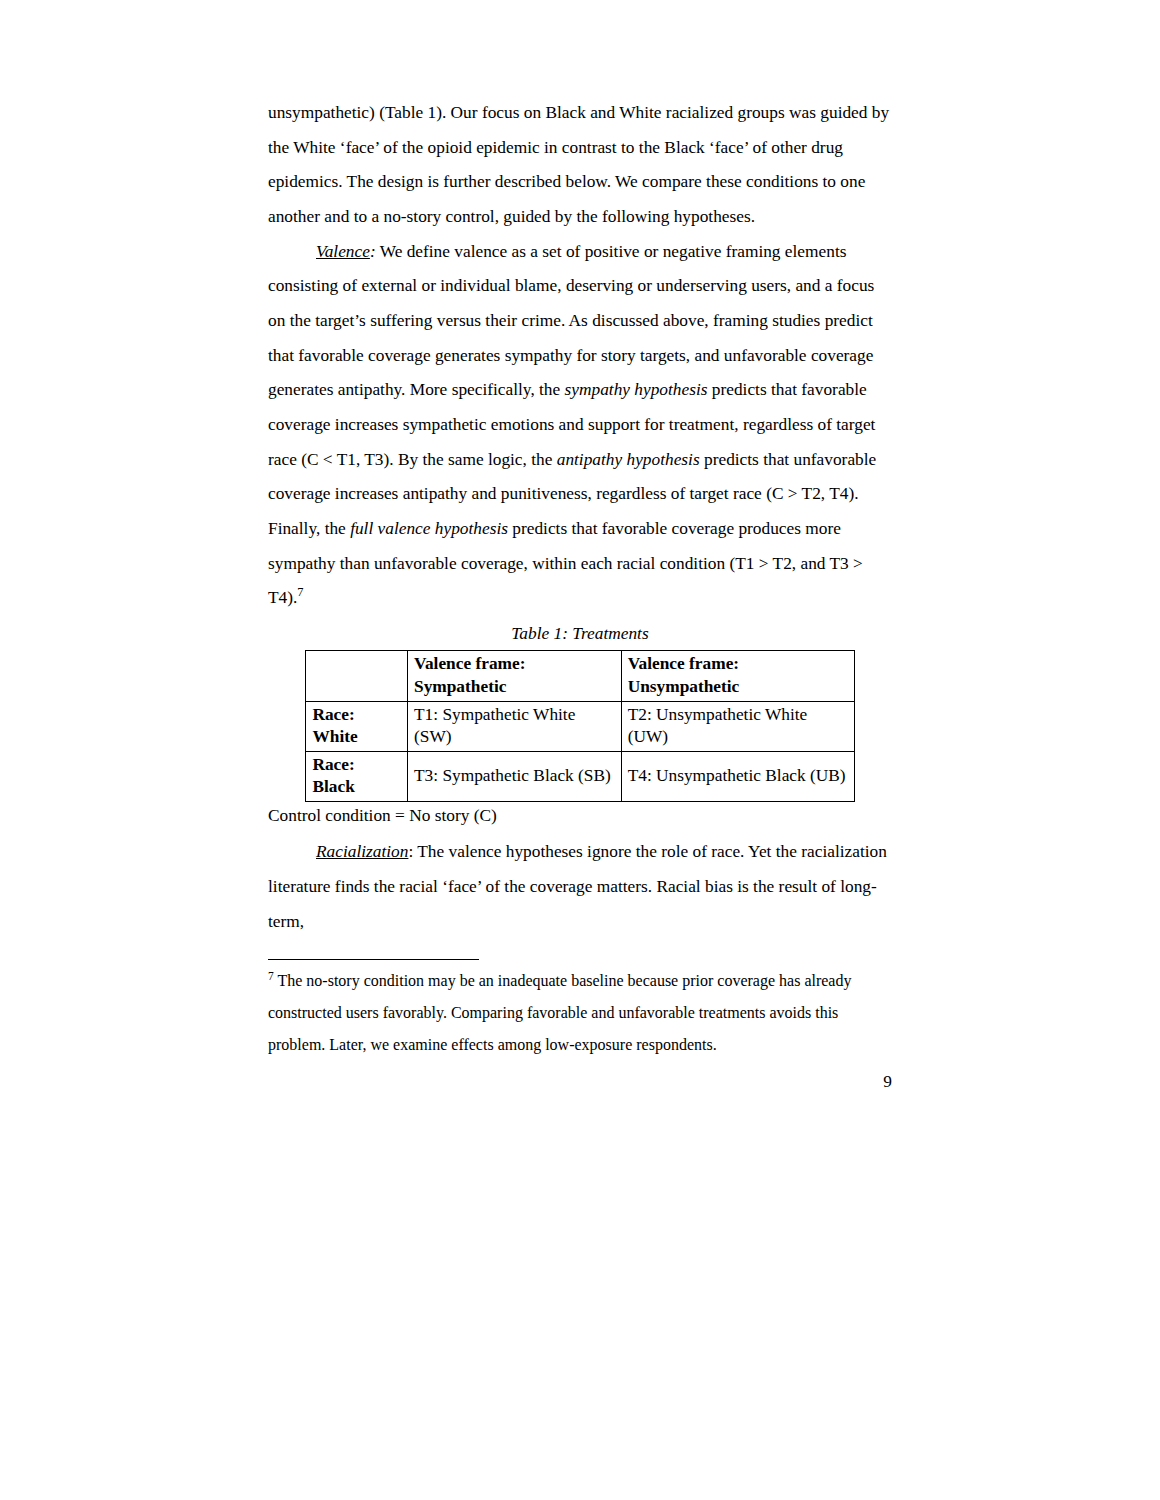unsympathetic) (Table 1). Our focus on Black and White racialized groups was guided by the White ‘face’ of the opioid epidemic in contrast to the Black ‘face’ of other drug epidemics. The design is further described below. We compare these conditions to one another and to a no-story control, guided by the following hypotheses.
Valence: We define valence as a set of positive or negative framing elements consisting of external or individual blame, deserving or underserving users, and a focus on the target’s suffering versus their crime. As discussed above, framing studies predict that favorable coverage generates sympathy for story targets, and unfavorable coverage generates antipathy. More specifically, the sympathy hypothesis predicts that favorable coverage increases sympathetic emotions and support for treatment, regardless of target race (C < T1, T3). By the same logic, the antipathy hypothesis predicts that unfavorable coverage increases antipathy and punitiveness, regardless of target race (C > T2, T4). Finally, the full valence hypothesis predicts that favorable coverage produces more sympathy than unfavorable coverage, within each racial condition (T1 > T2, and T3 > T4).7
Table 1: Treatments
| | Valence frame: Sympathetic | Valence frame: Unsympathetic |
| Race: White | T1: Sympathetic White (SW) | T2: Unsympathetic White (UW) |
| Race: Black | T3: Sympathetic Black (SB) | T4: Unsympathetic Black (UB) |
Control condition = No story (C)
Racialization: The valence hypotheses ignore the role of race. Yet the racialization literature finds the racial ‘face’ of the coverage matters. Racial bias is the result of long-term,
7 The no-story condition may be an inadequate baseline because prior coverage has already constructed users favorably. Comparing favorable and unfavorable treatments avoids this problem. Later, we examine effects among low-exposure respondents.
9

...

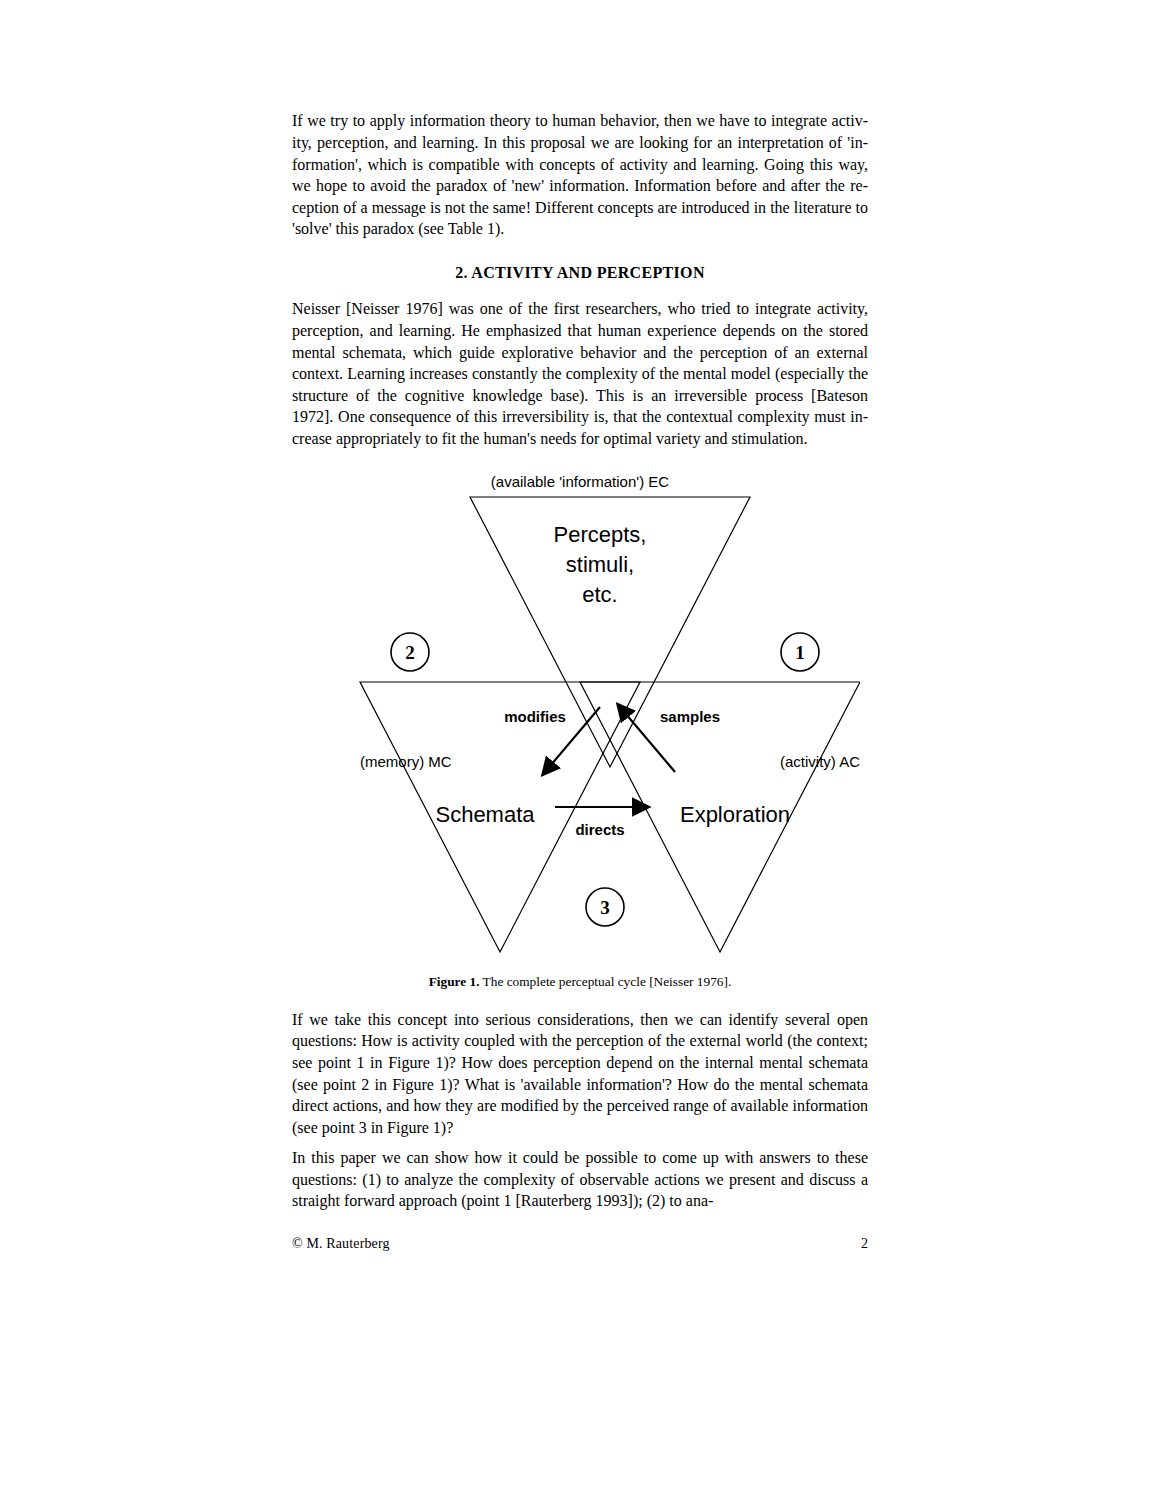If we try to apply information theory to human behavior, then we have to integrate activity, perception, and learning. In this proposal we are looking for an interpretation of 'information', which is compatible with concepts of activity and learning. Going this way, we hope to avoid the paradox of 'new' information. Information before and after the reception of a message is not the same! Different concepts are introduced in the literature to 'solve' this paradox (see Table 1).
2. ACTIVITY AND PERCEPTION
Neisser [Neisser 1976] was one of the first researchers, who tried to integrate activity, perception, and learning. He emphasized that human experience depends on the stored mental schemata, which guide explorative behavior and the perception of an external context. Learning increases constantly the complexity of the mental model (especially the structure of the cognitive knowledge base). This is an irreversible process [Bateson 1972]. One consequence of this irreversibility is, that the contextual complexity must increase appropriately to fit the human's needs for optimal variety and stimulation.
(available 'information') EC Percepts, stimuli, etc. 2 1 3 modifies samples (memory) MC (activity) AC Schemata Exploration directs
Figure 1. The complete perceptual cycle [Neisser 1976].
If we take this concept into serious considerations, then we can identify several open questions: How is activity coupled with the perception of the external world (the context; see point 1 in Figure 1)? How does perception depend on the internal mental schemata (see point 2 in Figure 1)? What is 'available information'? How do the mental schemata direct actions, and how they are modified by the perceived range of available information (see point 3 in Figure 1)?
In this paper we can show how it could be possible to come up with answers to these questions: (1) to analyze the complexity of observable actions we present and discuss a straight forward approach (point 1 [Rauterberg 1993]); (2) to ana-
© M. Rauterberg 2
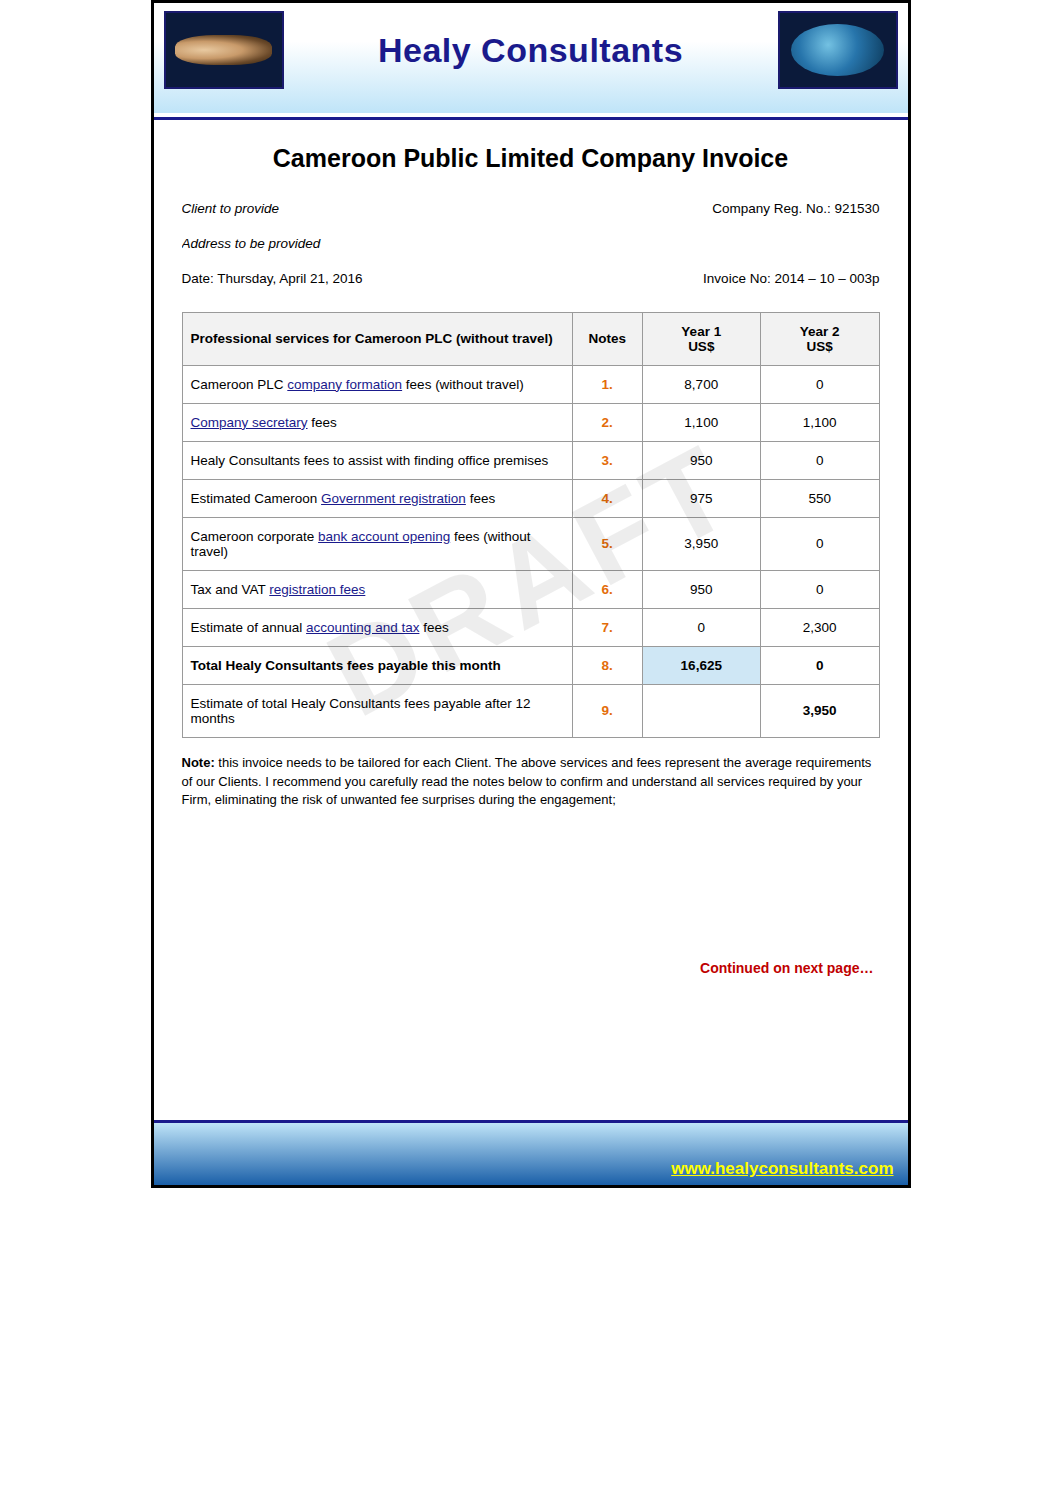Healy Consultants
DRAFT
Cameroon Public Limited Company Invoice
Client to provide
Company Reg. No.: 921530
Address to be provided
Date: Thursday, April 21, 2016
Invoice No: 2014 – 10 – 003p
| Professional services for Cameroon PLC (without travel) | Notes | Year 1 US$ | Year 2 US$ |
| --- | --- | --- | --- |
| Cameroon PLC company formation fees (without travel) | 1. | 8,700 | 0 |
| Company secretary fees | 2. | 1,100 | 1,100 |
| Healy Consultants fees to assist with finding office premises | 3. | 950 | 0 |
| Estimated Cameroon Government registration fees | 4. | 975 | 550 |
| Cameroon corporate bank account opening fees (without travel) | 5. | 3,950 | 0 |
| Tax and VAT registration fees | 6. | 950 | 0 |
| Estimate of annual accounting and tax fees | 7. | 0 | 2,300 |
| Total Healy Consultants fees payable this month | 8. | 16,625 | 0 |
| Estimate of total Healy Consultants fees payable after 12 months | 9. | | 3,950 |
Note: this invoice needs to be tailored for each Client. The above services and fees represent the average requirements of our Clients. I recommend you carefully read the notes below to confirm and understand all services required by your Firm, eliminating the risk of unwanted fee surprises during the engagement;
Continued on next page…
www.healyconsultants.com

◆ **ABOUT THIS EXERCISE**
All that should appear in the answer is the lines above from the line with "M. Rauterberg 2" through the line with "3. | 950 | 0 |", retyped exactly, pictures left out.

◆ **ANSWER BOX**
© M. Rauterberg 2
Healy Consultants
DRAFT
Cameroon Public Limited Company Invoice
Client to provide
Company Reg. No.: 921530
Address to be provided
Date: Thursday, April 21, 2016
Invoice No: 2014 – 10 – 003p
| Professional services for Cameroon PLC (without travel) | Notes | Year 1 US$ | Year 2 US$ |
| --- | --- | --- | --- |
| Cameroon PLC company formation fees (without travel) | 1. | 8,700 | 0 |
| Company secretary fees | 2. | 1,100 | 1,100 |
| Healy Consultants fees to assist with finding office premises | 3. | 950 | 0 |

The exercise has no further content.